Part 2 — Embedding provider (#7)¶
Decoupled from any LLM vendor. Three implementations at launch.
@runtime_checkable
class EmbeddingProvider(Protocol):
dimensions: int
async def embed(self, text: str) -> list[float]: ...
async def embed_batch(self, texts: list[str]) -> list[list[float]]: ...
async def health_check(self) -> bool: ...
| Provider | Model | Dims | Local | Cost |
|---|---|---|---|---|
OllamaProvider |
nomic-embed-text | 768 | yes | free |
OllamaProvider |
nomic-embed-text-v2-moe | 768 | yes | free, multilingual |
OpenAIProvider |
text-embedding-3-small | 1536 | no | $0.02/1M tokens |
SentenceTransformerProvider |
all-MiniLM-L6-v2 | 384 | yes | free, no Ollama |
NullProvider |
— | 0 | — | — |
EMBEDDING_PROVIDER=ollama # ollama | openai | sentence_transformer | none
EMBEDDING_MODEL=nomic-embed-text
EMBEDDING_DIMENSIONS=768
OLLAMA_URL=http://localhost:11434
Text representation for embedding¶
Every node gets embedded from its concatenated text properties:
def node_to_text(label: str, props: dict) -> str:
parts = [f"{label}:"]
parts.append(props.get("name") or props.get("title", ""))
for field in ("description", "notes", "rationale",
"solution", "context", "body"):
if value := props.get(field):
parts.append(value)
return " ".join(parts)
Part 3 — Hybrid search engine (#1)¶
The search engine lives in core/search.py. It talks only to the
protocols — zero database-specific code.
Algorithm¶
query ──► EmbeddingProvider.embed(query)
│
┌─────────┴──────────┐
▼ ▼
VectorStore GraphStore
.search_vectors() .fulltext_search()
│ │
└─────────┬──────────┘
▼
merge by node_id
normalize scores to [0,1]
│
▼
final = α·v_score + (1-α)·f_score + β·graph_boost
│
▼
optional: GraphStore.get_neighbours()
for top-K results (1-hop expansion)
│
▼
ranked results
Scoring¶
@dataclass
class HybridConfig:
alpha: float = 0.6 # vector weight
graph_beta: float = 0.15 # graph boost weight
boost_cap: float = 0.3 # max graph boost per node
vector_k: int = 20 # candidates from vector search
fulltext_k: int = 20 # candidates from fulltext search
class HybridSearchEngine:
def __init__(self, graph: GraphStore, vector: VectorStore,
embedder: EmbeddingProvider, config: HybridConfig):
self.graph = graph
self.vector = vector
self.embedder = embedder
self.config = config
async def search(self, query: str, limit: int = 10) -> list[SearchResult]:
# 1. Embed query
query_vec = await self.embedder.embed(query)
# 2. Parallel search (or sequential if same backend)

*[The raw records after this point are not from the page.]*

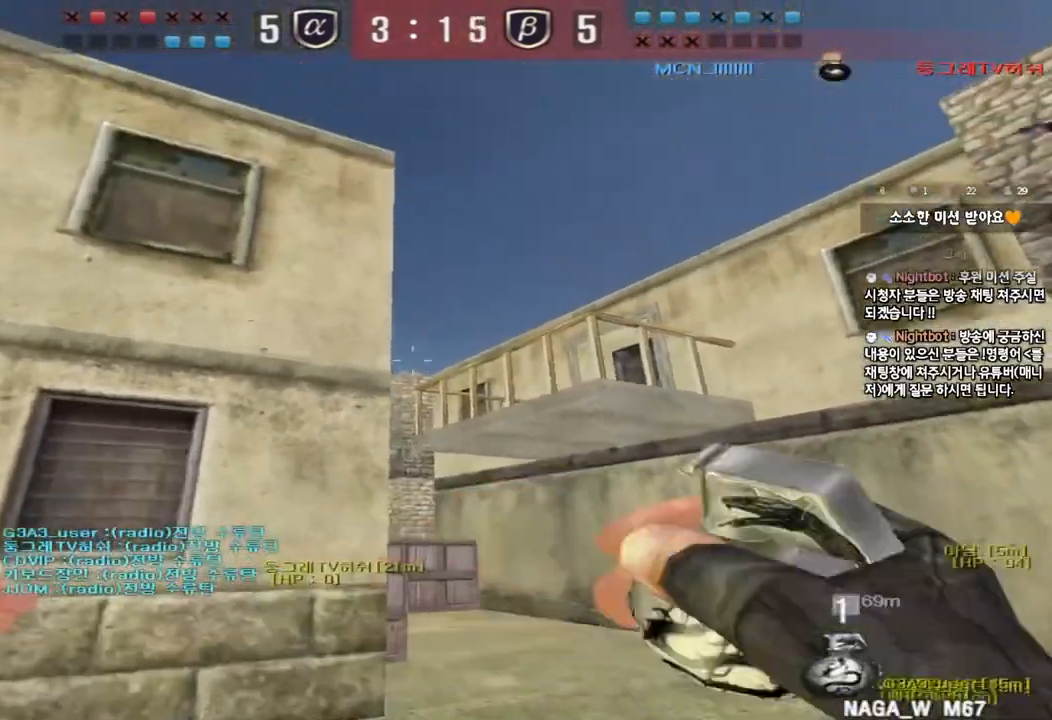
{"keys": ["d", "s"], "events": [[217, "space", "down"], [250, "w", "up"], [317, "space", "up"], [367, "s", "down"], [483, "d", "down"]]}
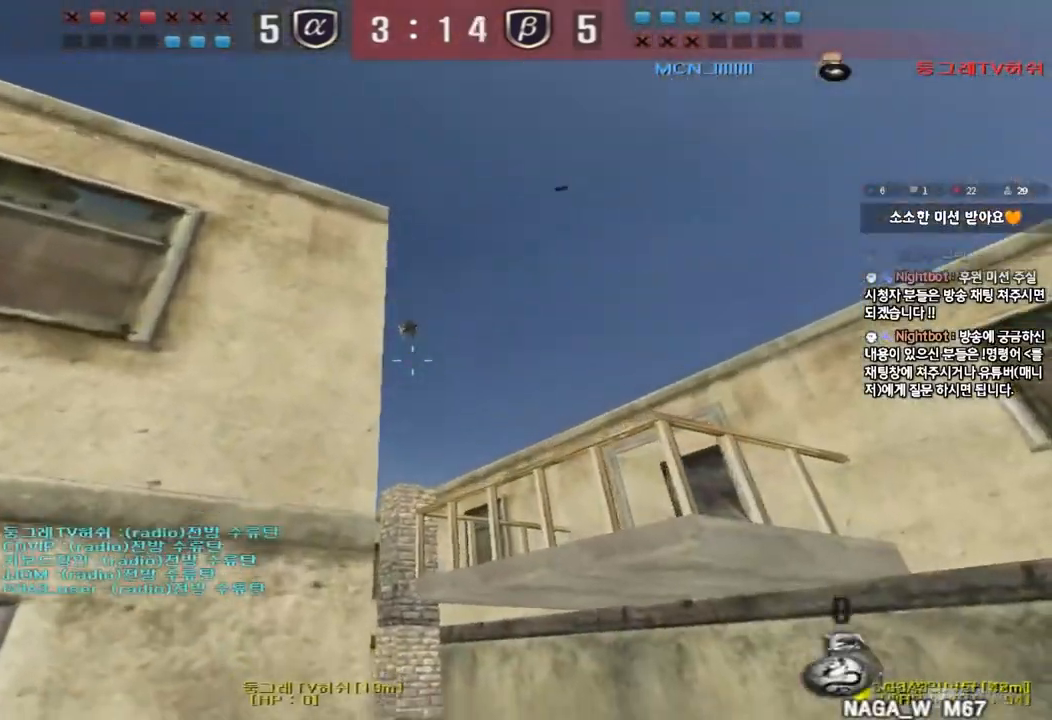
{"keys": ["d"], "events": [[467, "s", "up"]]}
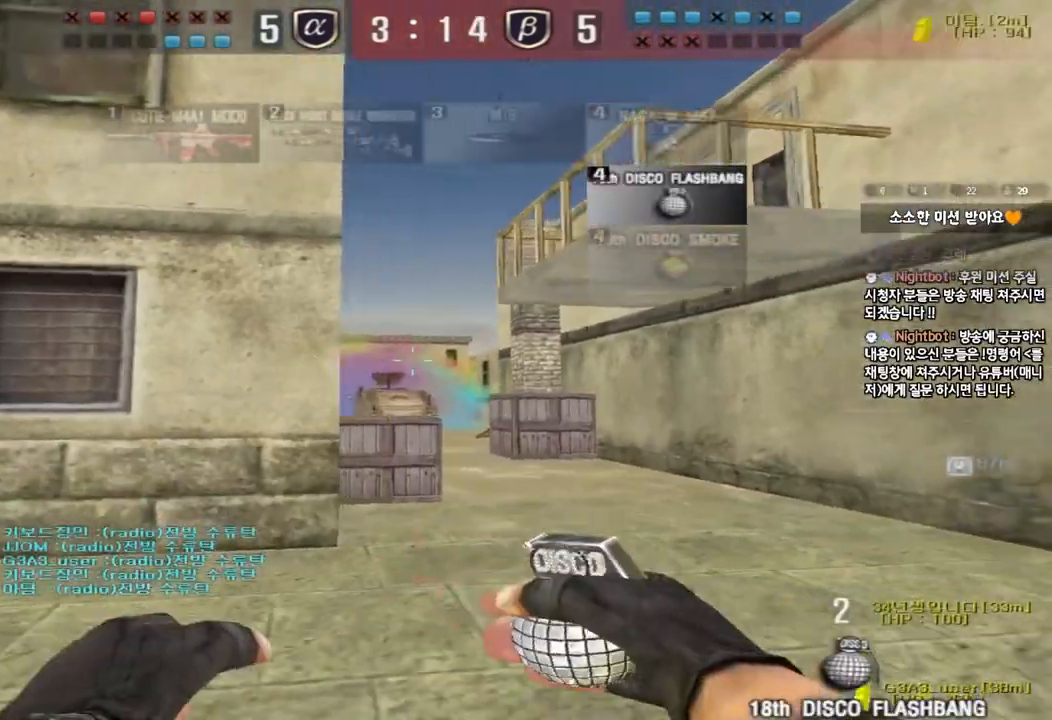
{"keys": ["d", "w"], "events": [[100, "w", "down"]]}
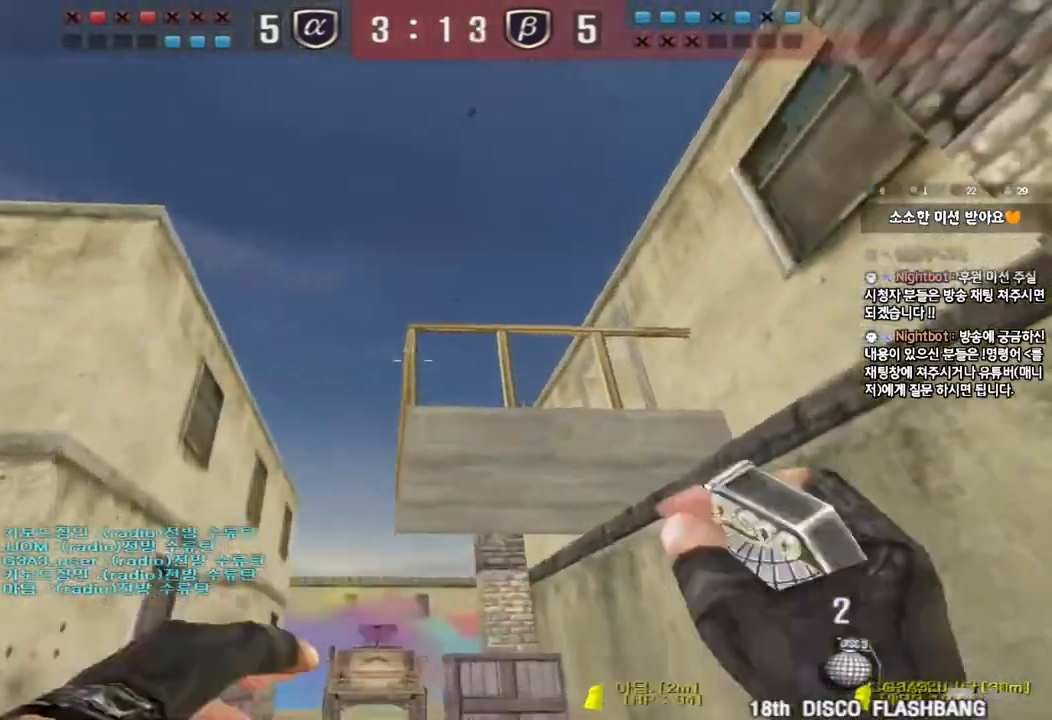
{"keys": ["a"], "events": [[33, "space", "down"], [50, "w", "up"], [67, "d", "up"], [133, "a", "down"], [133, "s", "down"], [133, "space", "up"], [483, "s", "up"]]}
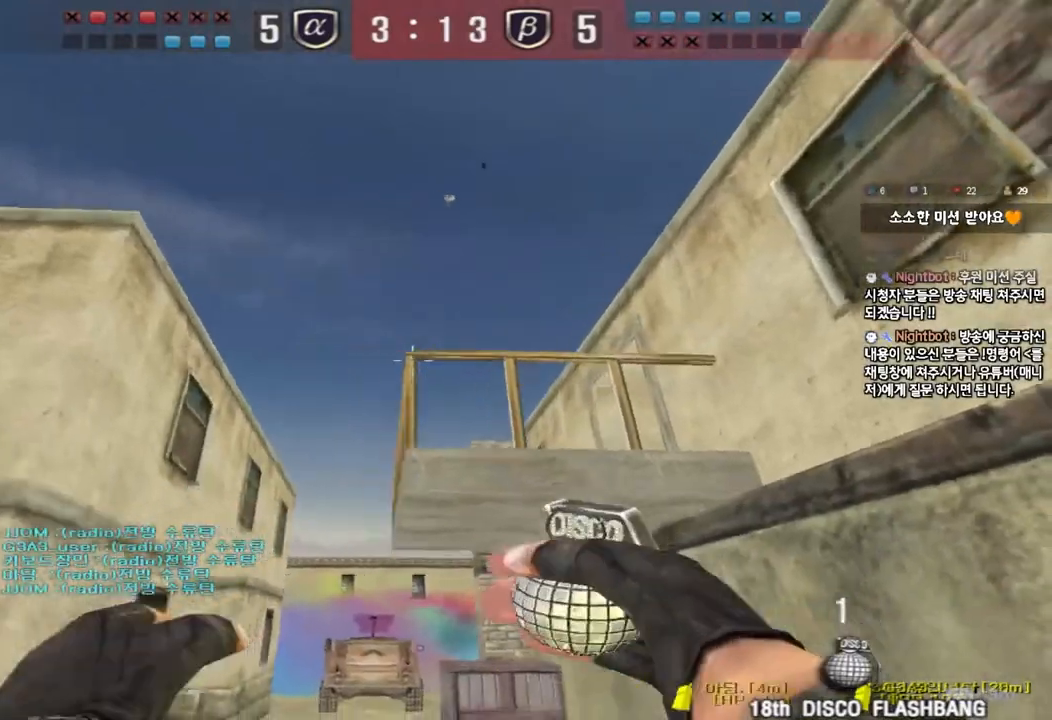
{"keys": ["space"], "events": [[83, "w", "down"], [117, "a", "up"], [150, "d", "down"], [433, "space", "down"], [467, "w", "up"], [500, "d", "up"]]}
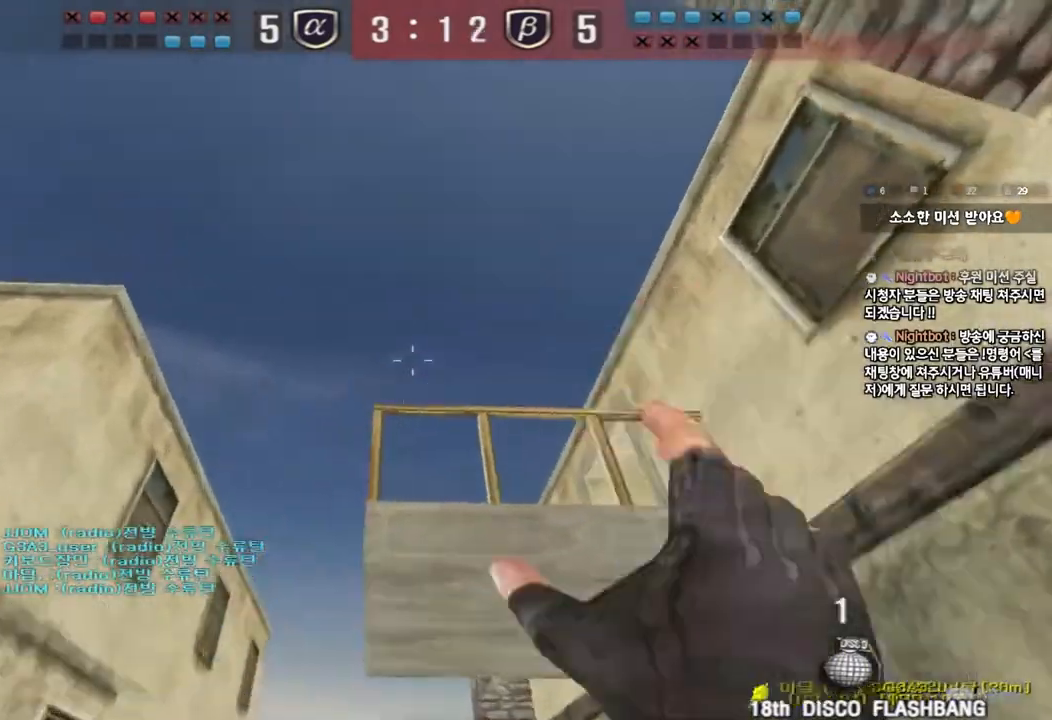
{"keys": ["a", "s"], "events": [[50, "a", "down"], [50, "s", "down"], [50, "space", "up"]]}
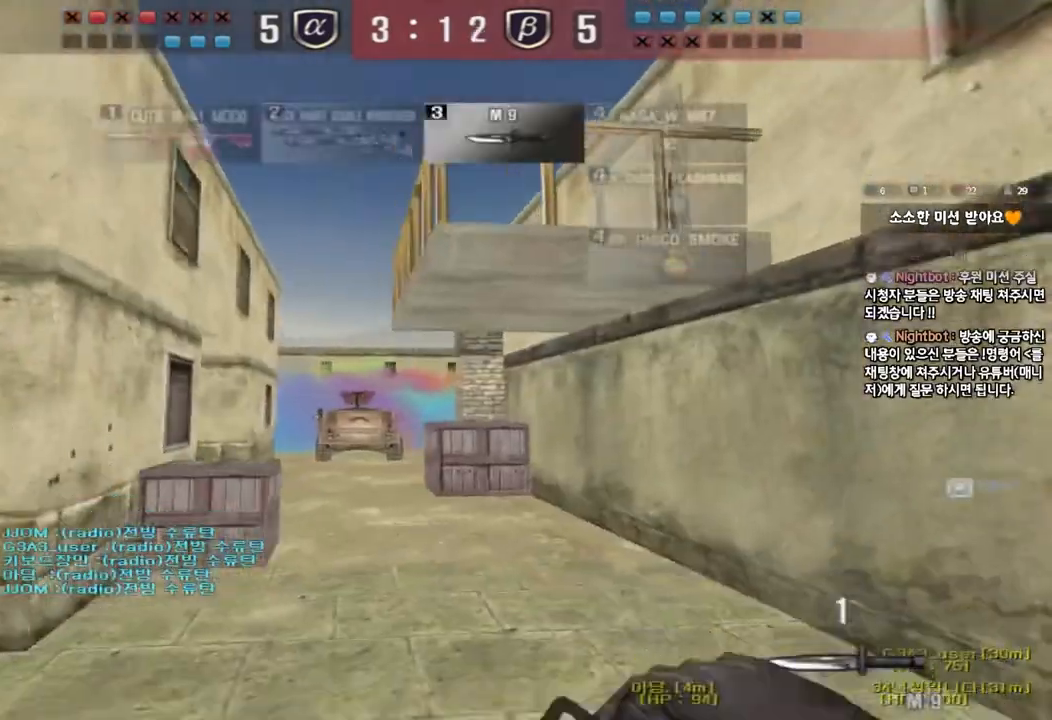
{"keys": ["a", "w"], "events": [[167, "s", "up"], [267, "w", "down"]]}
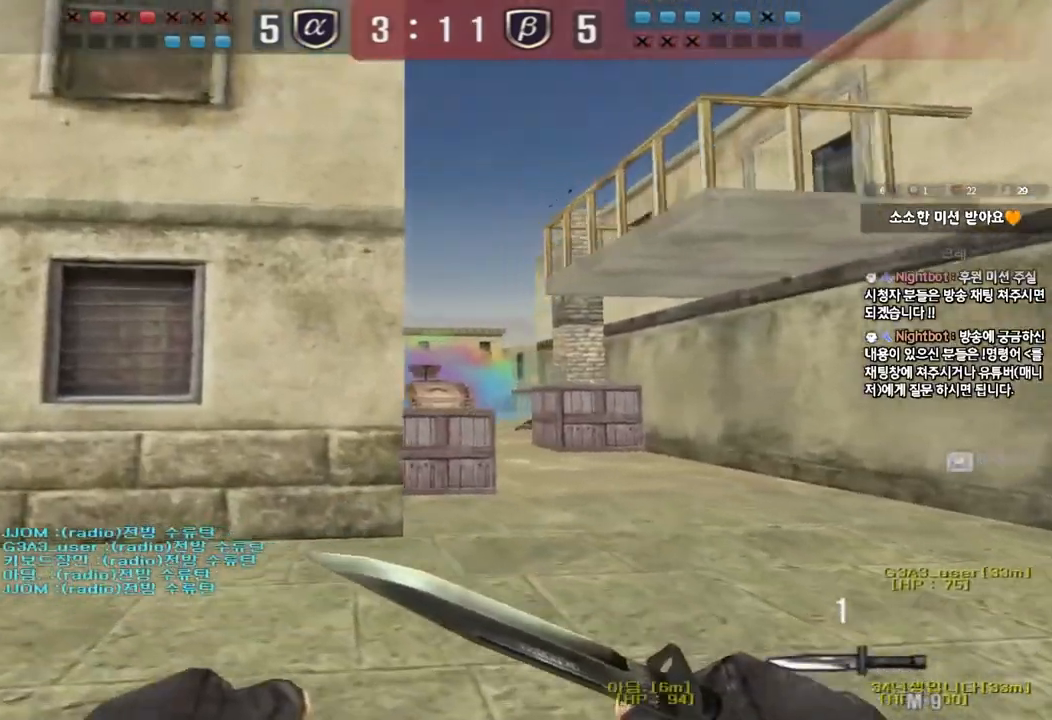
{"keys": ["d", "w"], "events": [[167, "a", "up"], [233, "d", "down"]]}
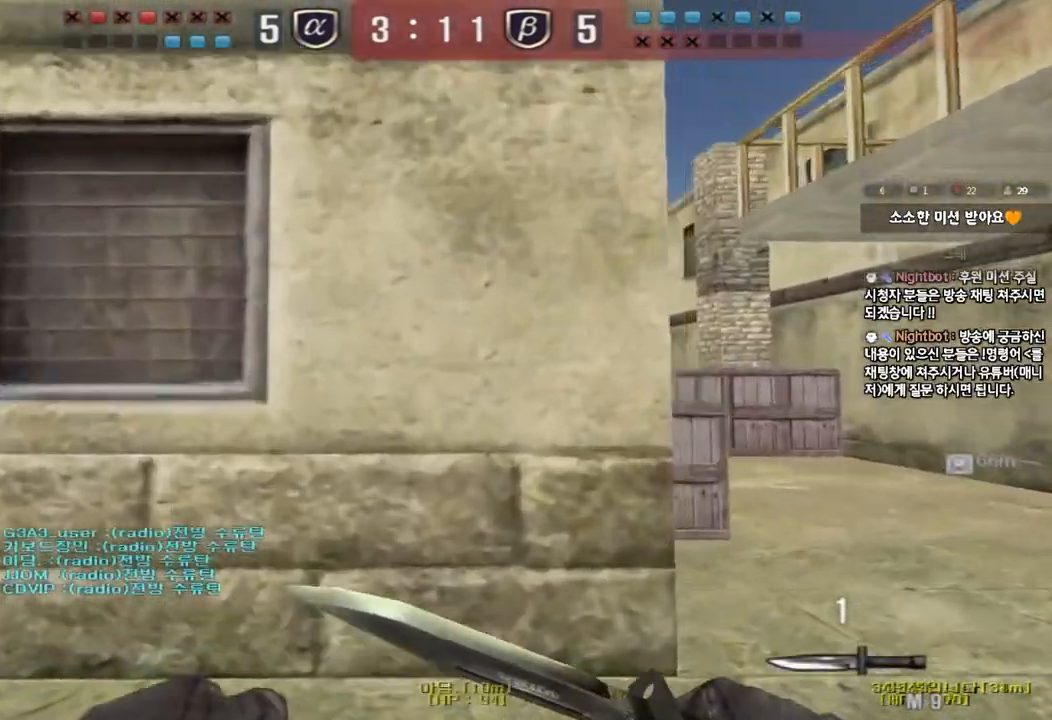
{"keys": ["d", "w"], "events": []}
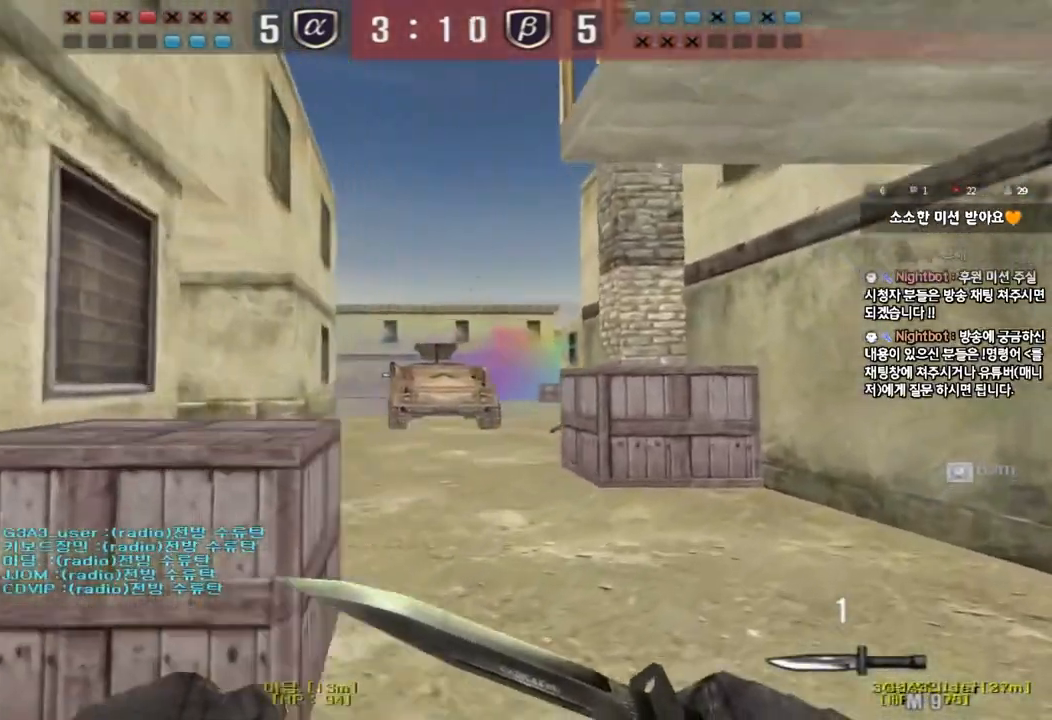
{"keys": ["d", "w"], "events": []}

v_results = await self.vector.search_vectors(
query_vec, limit=self.config.vector_k
) if query_vec else []
f_results = await self.graph.fulltext_search(
query, limit=self.config.fulltext_k
)
# 3. Merge by node identity
merged = self._merge(v_results, f_results)
# 4. Score
for r in merged:
r.final_score = (
self.config.alpha * r.vector_score
+ (1 - self.config.alpha) * r.fulltext_score
+ self.config.graph_beta * r.graph_boost
)
# 5. Rank and return
merged.sort(key=lambda r: r.final_score, reverse=True)
return merged[:limit]
Graceful degradation¶
| Scenario | Behaviour |
|---|---|
EMBEDDING_PROVIDER=none |
α forced to 0.0, fulltext only |
VECTOR_BACKEND=none |
Same as above |
| Ollama not running | Fallback to fulltext + warning |
| Node has no embedding | Appears in fulltext results only |
| No fulltext index (Kuzu) | α forced to 1.0, vector only |
Zero breaking changes. Current behaviour (fulltext-only on Neo4j) is the default configuration.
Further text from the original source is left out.